Work to be completed: Count the lines in the rows below that contain the string "determined", treating uppercase and lowercase as different. Give only the number.

Provided entries:
★ ★ ★ ★

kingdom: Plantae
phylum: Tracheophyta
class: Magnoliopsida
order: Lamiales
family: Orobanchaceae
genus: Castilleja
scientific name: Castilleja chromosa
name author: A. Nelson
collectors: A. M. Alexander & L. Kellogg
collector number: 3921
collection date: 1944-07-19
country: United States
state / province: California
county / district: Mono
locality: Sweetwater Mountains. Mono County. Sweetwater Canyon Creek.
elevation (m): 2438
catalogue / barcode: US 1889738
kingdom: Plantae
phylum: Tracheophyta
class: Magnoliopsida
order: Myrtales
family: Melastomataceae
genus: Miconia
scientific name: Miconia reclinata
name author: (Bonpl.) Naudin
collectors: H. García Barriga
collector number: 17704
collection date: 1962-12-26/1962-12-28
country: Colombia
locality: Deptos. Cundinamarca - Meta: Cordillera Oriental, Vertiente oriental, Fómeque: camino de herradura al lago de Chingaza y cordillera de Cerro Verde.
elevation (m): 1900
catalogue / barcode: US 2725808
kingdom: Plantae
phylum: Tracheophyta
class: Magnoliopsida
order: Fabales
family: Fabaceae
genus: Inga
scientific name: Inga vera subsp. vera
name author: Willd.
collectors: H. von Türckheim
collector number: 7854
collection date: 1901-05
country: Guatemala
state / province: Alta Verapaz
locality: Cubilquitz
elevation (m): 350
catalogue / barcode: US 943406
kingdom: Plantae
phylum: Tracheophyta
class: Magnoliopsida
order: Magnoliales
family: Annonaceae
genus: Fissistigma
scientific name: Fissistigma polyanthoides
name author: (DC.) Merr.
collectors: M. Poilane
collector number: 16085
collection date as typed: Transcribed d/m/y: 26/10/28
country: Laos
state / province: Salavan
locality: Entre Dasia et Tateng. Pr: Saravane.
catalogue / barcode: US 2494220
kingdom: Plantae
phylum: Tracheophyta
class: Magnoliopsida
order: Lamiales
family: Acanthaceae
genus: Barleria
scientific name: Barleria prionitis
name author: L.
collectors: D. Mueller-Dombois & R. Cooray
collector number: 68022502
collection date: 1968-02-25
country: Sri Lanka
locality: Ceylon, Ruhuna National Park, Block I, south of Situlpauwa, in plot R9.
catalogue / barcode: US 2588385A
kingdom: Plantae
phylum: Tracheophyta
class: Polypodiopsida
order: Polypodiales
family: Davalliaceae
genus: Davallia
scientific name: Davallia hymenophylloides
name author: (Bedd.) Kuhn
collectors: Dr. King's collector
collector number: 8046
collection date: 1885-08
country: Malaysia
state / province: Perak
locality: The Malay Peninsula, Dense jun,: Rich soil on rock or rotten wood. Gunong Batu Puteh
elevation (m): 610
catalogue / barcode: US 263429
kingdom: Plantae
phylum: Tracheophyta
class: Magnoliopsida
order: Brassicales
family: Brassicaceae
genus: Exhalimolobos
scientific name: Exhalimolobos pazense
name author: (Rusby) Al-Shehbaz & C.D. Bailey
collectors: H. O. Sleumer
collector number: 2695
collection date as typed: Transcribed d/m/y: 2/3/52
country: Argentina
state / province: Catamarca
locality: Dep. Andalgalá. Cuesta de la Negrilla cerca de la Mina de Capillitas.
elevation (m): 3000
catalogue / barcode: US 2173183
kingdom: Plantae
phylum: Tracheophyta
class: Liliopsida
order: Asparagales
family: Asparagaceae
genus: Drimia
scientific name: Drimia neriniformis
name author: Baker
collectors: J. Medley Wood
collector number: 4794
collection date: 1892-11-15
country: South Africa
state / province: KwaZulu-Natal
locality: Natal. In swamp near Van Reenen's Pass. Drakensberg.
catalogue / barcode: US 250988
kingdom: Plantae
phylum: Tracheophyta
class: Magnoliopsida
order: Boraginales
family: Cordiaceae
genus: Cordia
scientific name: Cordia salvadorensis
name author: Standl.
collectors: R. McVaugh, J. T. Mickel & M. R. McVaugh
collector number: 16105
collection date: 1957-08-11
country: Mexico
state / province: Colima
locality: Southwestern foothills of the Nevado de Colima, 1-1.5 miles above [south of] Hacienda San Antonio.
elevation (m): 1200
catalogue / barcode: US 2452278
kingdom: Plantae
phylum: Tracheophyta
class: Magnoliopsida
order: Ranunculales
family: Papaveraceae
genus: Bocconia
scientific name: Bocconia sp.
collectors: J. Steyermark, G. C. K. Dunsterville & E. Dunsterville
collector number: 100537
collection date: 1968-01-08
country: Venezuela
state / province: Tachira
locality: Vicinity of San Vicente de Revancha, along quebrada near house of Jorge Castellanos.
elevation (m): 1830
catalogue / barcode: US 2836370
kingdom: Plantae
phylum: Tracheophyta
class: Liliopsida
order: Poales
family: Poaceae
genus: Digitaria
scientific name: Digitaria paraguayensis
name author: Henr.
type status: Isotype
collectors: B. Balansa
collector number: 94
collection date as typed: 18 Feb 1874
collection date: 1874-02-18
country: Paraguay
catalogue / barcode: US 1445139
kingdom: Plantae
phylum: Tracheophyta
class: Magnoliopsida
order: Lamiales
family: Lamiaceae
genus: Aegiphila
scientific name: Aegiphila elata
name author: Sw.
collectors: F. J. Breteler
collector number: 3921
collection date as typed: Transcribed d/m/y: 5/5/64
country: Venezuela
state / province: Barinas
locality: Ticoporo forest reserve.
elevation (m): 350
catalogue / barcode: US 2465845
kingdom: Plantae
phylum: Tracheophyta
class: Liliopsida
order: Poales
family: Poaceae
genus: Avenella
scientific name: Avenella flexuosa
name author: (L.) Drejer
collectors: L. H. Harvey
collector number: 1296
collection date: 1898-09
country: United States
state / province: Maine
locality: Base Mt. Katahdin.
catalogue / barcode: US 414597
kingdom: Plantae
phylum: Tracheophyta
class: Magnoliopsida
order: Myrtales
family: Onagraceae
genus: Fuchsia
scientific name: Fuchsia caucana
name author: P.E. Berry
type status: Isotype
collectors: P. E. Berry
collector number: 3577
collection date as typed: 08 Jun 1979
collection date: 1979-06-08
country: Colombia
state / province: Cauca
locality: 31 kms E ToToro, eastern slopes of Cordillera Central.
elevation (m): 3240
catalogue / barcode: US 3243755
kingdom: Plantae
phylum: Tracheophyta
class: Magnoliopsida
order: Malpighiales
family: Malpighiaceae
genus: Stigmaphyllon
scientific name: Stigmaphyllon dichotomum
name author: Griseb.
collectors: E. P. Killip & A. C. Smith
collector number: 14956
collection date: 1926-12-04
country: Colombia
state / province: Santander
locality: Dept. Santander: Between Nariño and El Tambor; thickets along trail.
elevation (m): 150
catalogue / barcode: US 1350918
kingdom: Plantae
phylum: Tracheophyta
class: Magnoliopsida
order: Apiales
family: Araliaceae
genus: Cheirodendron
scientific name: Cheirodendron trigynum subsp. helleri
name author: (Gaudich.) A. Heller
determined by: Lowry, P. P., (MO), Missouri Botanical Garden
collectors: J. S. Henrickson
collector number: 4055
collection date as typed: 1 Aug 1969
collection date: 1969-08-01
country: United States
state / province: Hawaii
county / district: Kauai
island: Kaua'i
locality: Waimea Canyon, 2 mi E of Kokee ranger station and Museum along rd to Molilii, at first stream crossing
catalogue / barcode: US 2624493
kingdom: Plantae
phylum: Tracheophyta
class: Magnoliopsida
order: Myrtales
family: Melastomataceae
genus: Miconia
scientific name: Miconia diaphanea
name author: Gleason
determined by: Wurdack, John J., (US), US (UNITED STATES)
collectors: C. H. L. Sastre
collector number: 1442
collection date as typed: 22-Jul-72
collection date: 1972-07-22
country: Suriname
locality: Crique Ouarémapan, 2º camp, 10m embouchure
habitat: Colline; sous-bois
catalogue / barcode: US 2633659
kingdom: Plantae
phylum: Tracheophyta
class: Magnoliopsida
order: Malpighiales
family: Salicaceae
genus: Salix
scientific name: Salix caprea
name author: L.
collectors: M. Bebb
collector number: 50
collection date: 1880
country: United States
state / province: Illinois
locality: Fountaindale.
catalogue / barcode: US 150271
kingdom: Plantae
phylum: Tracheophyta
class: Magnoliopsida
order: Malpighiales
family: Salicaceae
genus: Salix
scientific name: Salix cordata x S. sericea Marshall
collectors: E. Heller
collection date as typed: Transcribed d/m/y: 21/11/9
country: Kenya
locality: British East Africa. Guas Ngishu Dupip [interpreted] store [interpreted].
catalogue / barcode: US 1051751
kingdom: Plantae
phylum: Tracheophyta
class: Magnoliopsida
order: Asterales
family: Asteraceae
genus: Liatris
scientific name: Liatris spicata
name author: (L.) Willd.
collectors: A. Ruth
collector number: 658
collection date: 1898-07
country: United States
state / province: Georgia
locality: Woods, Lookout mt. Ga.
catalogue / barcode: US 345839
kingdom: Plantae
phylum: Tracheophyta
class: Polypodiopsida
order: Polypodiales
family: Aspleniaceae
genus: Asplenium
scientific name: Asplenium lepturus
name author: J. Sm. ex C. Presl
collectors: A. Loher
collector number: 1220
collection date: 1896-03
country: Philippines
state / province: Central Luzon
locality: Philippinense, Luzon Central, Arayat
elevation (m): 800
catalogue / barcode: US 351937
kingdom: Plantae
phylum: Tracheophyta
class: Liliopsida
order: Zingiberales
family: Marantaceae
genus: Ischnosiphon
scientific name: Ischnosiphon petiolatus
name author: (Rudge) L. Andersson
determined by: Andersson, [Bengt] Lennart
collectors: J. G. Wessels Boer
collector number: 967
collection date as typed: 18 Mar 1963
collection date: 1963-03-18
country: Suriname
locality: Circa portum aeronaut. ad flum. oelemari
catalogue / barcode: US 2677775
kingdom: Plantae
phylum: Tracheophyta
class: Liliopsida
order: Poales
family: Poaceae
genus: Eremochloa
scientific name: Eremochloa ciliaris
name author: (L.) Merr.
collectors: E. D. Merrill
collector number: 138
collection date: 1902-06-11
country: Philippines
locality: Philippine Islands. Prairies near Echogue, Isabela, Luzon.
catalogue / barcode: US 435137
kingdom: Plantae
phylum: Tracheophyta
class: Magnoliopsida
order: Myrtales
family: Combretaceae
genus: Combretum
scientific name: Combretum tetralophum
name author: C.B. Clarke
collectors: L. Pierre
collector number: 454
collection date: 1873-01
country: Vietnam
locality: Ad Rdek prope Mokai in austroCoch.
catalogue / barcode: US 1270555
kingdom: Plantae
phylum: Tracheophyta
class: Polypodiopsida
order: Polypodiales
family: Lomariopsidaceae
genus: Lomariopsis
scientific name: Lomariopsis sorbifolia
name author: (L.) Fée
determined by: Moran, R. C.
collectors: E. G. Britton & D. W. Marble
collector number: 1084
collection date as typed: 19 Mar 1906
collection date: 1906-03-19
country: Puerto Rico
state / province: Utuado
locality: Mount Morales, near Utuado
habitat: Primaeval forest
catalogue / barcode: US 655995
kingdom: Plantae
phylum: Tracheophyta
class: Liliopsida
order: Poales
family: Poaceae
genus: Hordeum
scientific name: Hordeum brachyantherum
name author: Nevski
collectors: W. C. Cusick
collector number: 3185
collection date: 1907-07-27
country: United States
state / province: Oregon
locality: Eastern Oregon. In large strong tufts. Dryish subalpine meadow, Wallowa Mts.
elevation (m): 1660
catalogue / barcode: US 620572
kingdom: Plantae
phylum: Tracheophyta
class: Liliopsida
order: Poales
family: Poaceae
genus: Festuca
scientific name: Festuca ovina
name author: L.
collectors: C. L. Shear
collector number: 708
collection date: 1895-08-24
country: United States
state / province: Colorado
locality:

★ ★ ★ ★

Solved exercise: 4